**Excerpted passage:**
Managing the risk inherent in products with guarantees is high on the mind of insurers, discussions at a recent conference sponsored by Standard & Poors suggests.

The issue surfaced several times during the conference titled, “Insurance 2004: Structuring for Success.”

The potential for volatility will continue given the growth of living benefits, death benefits and no-lapse guarantees, and the fact that there is a limited track record of their use, said Kevin Ahern, an S&P director. “There is very little track record” of policyholder behavior concerning use and lapsation, he said.

For instance, Ahern added, the significant growth in universal life products is due, in part, to the secondary guarantees they offer.

Two to three years ago, variable annuity guarantees were being introduced by companies who had a “me-too attitude” but today companies are being more careful, according to Doug Knowling, a vice president and corporate actuary with RGA Reinsurance Co., Chesterfield, Mo. The reason, he explained, is that companies are realizing that some guarantees have the potential to bankrupt them.

**Stored data:**
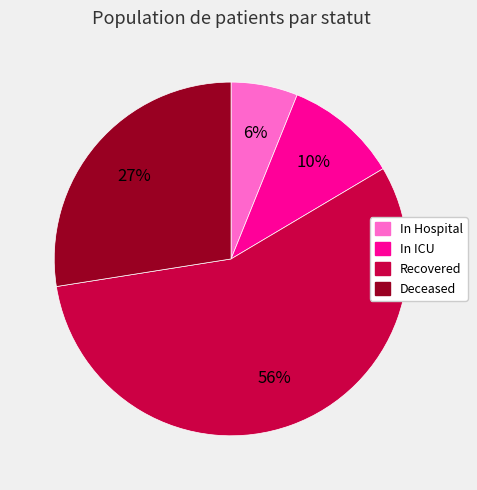

To the nearest percent, what portion does Deceased represent?

27%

**Assignment 1:** Retype the stretch of the article on insurance guarantees from "The issue surfaced" through "guarantees they offer.".
**Assignment 2:**
Answer these questions using the article on insurance guarantees.
(a) What was the title of the conference sponsored by Standard & Poors?
(b) According to Kevin Ahern, what is the significant growth in universal life products due to, in part?
(c) Which company is Doug Knowling with?

**Answer area 1:**
The issue surfaced several times during the conference titled, “Insurance 2004: Structuring for Success.”

The potential for volatility will continue given the growth of living benefits, death benefits and no-lapse guarantees, and the fact that there is a limited track record of their use, said Kevin Ahern, an S&P director. “There is very little track record” of policyholder behavior concerning use and lapsation, he said.

For instance, Ahern added, the significant growth in universal life products is due, in part, to the secondary guarantees they offer.

**Answer area 2:**
(a) "Insurance 2004: Structuring for Success."
(b) The secondary guarantees they offer.
(c) RGA Reinsurance Co., Chesterfield, Mo.